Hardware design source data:
Start of Block
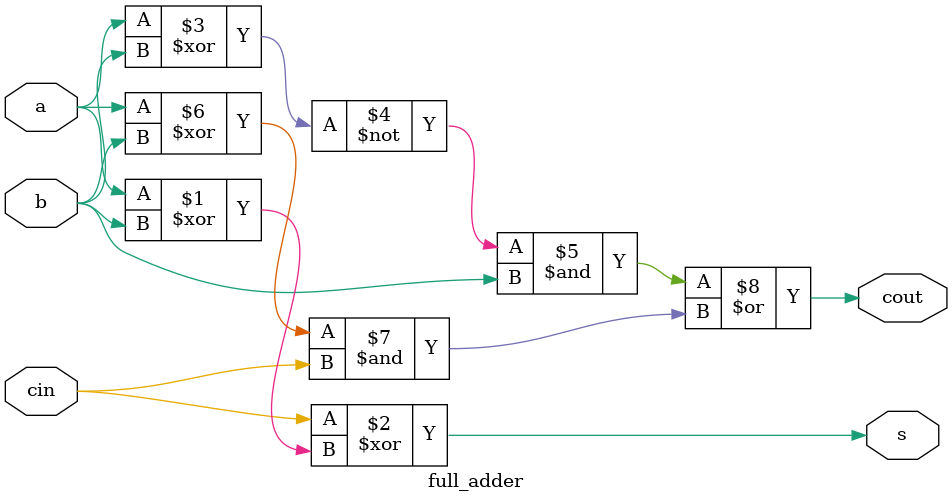
<source format=v>
module part3(SW, LEDR);
	input [9:0] SW;
	output [9:0] LEDR;
	
	wire [3:0] A, B;
	wire cin, c1, c2, c3;
	
	assign A = SW[7:4];
	assign B = SW[3:0];
	assign cin = SW[8];
	
	full_adder out1(A[0], B[0], cin, c1, LEDR[0]);
	full_adder out2(A[1], B[1], c1, c2, LEDR[1]);
	full_adder out3(A[2], B[2], c2, c3, LEDR[2]);
	full_adder out4(A[3], B[3], c3, LEDR[4], LEDR[3]);
	
endmodule

module full_adder(a, b, cin, cout, s);
	input a, b, cin;
	output s, cout;
	
	assign s = cin ^ (a ^ b);
	assign cout = (~(a ^ b) & b) | ((a ^ b) & cin);	
	
endmodule
</source>
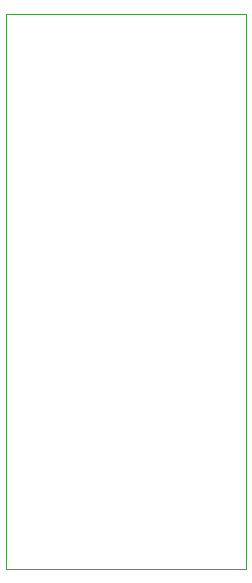
<source format=gbr>
%TF.GenerationSoftware,KiCad,Pcbnew,9.0.7-9.0.7~ubuntu22.04.1*%
%TF.CreationDate,2026-02-08T23:02:33-07:00*%
%TF.ProjectId,ESP32-S3-MINI-1_UU,45535033-322d-4533-932d-4d494e492d31,rev?*%
%TF.SameCoordinates,Original*%
%TF.FileFunction,Profile,NP*%
%FSLAX46Y46*%
G04 Gerber Fmt 4.6, Leading zero omitted, Abs format (unit mm)*
G04 Created by KiCad (PCBNEW 9.0.7-9.0.7~ubuntu22.04.1) date 2026-02-08 23:02:33*
%MOMM*%
%LPD*%
G01*
G04 APERTURE LIST*
%TA.AperFunction,Profile*%
%ADD10C,0.050000*%
%TD*%
G04 APERTURE END LIST*
D10*
X210160000Y-115700000D02*
X210160000Y-68700000D01*
X189840000Y-115700000D02*
X189840000Y-68700000D01*
X210160000Y-68700000D02*
X189840000Y-68700000D01*
X189840000Y-115700000D02*
X210160000Y-115700000D01*
M02*

</source>
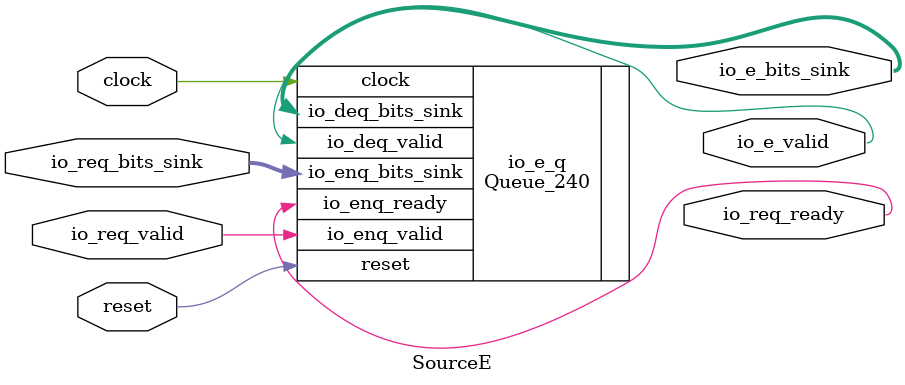
<source format=sv>
`ifndef RANDOMIZE
  `ifdef RANDOMIZE_REG_INIT
    `define RANDOMIZE
  `endif // RANDOMIZE_REG_INIT
`endif // not def RANDOMIZE
`ifndef RANDOMIZE
  `ifdef RANDOMIZE_MEM_INIT
    `define RANDOMIZE
  `endif // RANDOMIZE_MEM_INIT
`endif // not def RANDOMIZE

`ifndef RANDOM
  `define RANDOM $random
`endif // not def RANDOM

// Users can define 'PRINTF_COND' to add an extra gate to prints.
`ifndef PRINTF_COND_
  `ifdef PRINTF_COND
    `define PRINTF_COND_ (`PRINTF_COND)
  `else  // PRINTF_COND
    `define PRINTF_COND_ 1
  `endif // PRINTF_COND
`endif // not def PRINTF_COND_

// Users can define 'ASSERT_VERBOSE_COND' to add an extra gate to assert error printing.
`ifndef ASSERT_VERBOSE_COND_
  `ifdef ASSERT_VERBOSE_COND
    `define ASSERT_VERBOSE_COND_ (`ASSERT_VERBOSE_COND)
  `else  // ASSERT_VERBOSE_COND
    `define ASSERT_VERBOSE_COND_ 1
  `endif // ASSERT_VERBOSE_COND
`endif // not def ASSERT_VERBOSE_COND_

// Users can define 'STOP_COND' to add an extra gate to stop conditions.
`ifndef STOP_COND_
  `ifdef STOP_COND
    `define STOP_COND_ (`STOP_COND)
  `else  // STOP_COND
    `define STOP_COND_ 1
  `endif // STOP_COND
`endif // not def STOP_COND_

// Users can define INIT_RANDOM as general code that gets injected into the
// initializer block for modules with registers.
`ifndef INIT_RANDOM
  `define INIT_RANDOM
`endif // not def INIT_RANDOM

// If using random initialization, you can also define RANDOMIZE_DELAY to
// customize the delay used, otherwise 0.002 is used.
`ifndef RANDOMIZE_DELAY
  `define RANDOMIZE_DELAY 0.002
`endif // not def RANDOMIZE_DELAY

// Define INIT_RANDOM_PROLOG_ for use in our modules below.
`ifndef INIT_RANDOM_PROLOG_
  `ifdef RANDOMIZE
    `ifdef VERILATOR
      `define INIT_RANDOM_PROLOG_ `INIT_RANDOM
    `else  // VERILATOR
      `define INIT_RANDOM_PROLOG_ `INIT_RANDOM #`RANDOMIZE_DELAY begin end
    `endif // VERILATOR
  `else  // RANDOMIZE
    `define INIT_RANDOM_PROLOG_
  `endif // RANDOMIZE
`endif // not def INIT_RANDOM_PROLOG_

module SourceE(
  input        clock,
               reset,
               io_req_valid,
  input  [2:0] io_req_bits_sink,
  output       io_req_ready,
               io_e_valid,
  output [2:0] io_e_bits_sink
);

  Queue_240 io_e_q (	// @[Decoupled.scala:375:21]
    .clock            (clock),
    .reset            (reset),
    .io_enq_valid     (io_req_valid),
    .io_enq_bits_sink (io_req_bits_sink),
    .io_enq_ready     (io_req_ready),
    .io_deq_valid     (io_e_valid),
    .io_deq_bits_sink (io_e_bits_sink)
  );
endmodule


</source>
End of Block
Exercise aim:
Write out the entries again word for word. Do not include the pictures.

Response to the exercise:
<source format=v>
module part3(SW, LEDR);
	input [9:0] SW;
	output [9:0] LEDR;
	
	wire [3:0] A, B;
	wire cin, c1, c2, c3;
	
	assign A = SW[7:4];
	assign B = SW[3:0];
	assign cin = SW[8];
	
	full_adder out1(A[0], B[0], cin, c1, LEDR[0]);
	full_adder out2(A[1], B[1], c1, c2, LEDR[1]);
	full_adder out3(A[2], B[2], c2, c3, LEDR[2]);
	full_adder out4(A[3], B[3], c3, LEDR[4], LEDR[3]);
	
endmodule

module full_adder(a, b, cin, cout, s);
	input a, b, cin;
	output s, cout;
	
	assign s = cin ^ (a ^ b);
	assign cout = (~(a ^ b) & b) | ((a ^ b) & cin);	
	
endmodule
</source>
<source format=gbr>
%TF.GenerationSoftware,KiCad,Pcbnew,9.0.7-9.0.7~ubuntu22.04.1*%
%TF.CreationDate,2026-02-08T23:02:33-07:00*%
%TF.ProjectId,ESP32-S3-MINI-1_UU,45535033-322d-4533-932d-4d494e492d31,rev?*%
%TF.SameCoordinates,Original*%
%TF.FileFunction,Profile,NP*%
%FSLAX46Y46*%
G04 Gerber Fmt 4.6, Leading zero omitted, Abs format (unit mm)*
G04 Created by KiCad (PCBNEW 9.0.7-9.0.7~ubuntu22.04.1) date 2026-02-08 23:02:33*
%MOMM*%
%LPD*%
G01*
G04 APERTURE LIST*
%TA.AperFunction,Profile*%
%ADD10C,0.050000*%
%TD*%
G04 APERTURE END LIST*
D10*
X210160000Y-115700000D02*
X210160000Y-68700000D01*
X189840000Y-115700000D02*
X189840000Y-68700000D01*
X210160000Y-68700000D02*
X189840000Y-68700000D01*
X189840000Y-115700000D02*
X210160000Y-115700000D01*
M02*

</source>
<source format=sv>
`ifndef RANDOMIZE
  `ifdef RANDOMIZE_REG_INIT
    `define RANDOMIZE
  `endif // RANDOMIZE_REG_INIT
`endif // not def RANDOMIZE
`ifndef RANDOMIZE
  `ifdef RANDOMIZE_MEM_INIT
    `define RANDOMIZE
  `endif // RANDOMIZE_MEM_INIT
`endif // not def RANDOMIZE

`ifndef RANDOM
  `define RANDOM $random
`endif // not def RANDOM

// Users can define 'PRINTF_COND' to add an extra gate to prints.
`ifndef PRINTF_COND_
  `ifdef PRINTF_COND
    `define PRINTF_COND_ (`PRINTF_COND)
  `else  // PRINTF_COND
    `define PRINTF_COND_ 1
  `endif // PRINTF_COND
`endif // not def PRINTF_COND_

// Users can define 'ASSERT_VERBOSE_COND' to add an extra gate to assert error printing.
`ifndef ASSERT_VERBOSE_COND_
  `ifdef ASSERT_VERBOSE_COND
    `define ASSERT_VERBOSE_COND_ (`ASSERT_VERBOSE_COND)
  `else  // ASSERT_VERBOSE_COND
    `define ASSERT_VERBOSE_COND_ 1
  `endif // ASSERT_VERBOSE_COND
`endif // not def ASSERT_VERBOSE_COND_

// Users can define 'STOP_COND' to add an extra gate to stop conditions.
`ifndef STOP_COND_
  `ifdef STOP_COND
    `define STOP_COND_ (`STOP_COND)
  `else  // STOP_COND
    `define STOP_COND_ 1
  `endif // STOP_COND
`endif // not def STOP_COND_

// Users can define INIT_RANDOM as general code that gets injected into the
// initializer block for modules with registers.
`ifndef INIT_RANDOM
  `define INIT_RANDOM
`endif // not def INIT_RANDOM

// If using random initialization, you can also define RANDOMIZE_DELAY to
// customize the delay used, otherwise 0.002 is used.
`ifndef RANDOMIZE_DELAY
  `define RANDOMIZE_DELAY 0.002
`endif // not def RANDOMIZE_DELAY

// Define INIT_RANDOM_PROLOG_ for use in our modules below.
`ifndef INIT_RANDOM_PROLOG_
  `ifdef RANDOMIZE
    `ifdef VERILATOR
      `define INIT_RANDOM_PROLOG_ `INIT_RANDOM
    `else  // VERILATOR
      `define INIT_RANDOM_PROLOG_ `INIT_RANDOM #`RANDOMIZE_DELAY begin end
    `endif // VERILATOR
  `else  // RANDOMIZE
    `define INIT_RANDOM_PROLOG_
  `endif // RANDOMIZE
`endif // not def INIT_RANDOM_PROLOG_

module SourceE(
  input        clock,
               reset,
               io_req_valid,
  input  [2:0] io_req_bits_sink,
  output       io_req_ready,
               io_e_valid,
  output [2:0] io_e_bits_sink
);

  Queue_240 io_e_q (	// @[Decoupled.scala:375:21]
    .clock            (clock),
    .reset            (reset),
    .io_enq_valid     (io_req_valid),
    .io_enq_bits_sink (io_req_bits_sink),
    .io_enq_ready     (io_req_ready),
    .io_deq_valid     (io_e_valid),
    .io_deq_bits_sink (io_e_bits_sink)
  );
endmodule


</source>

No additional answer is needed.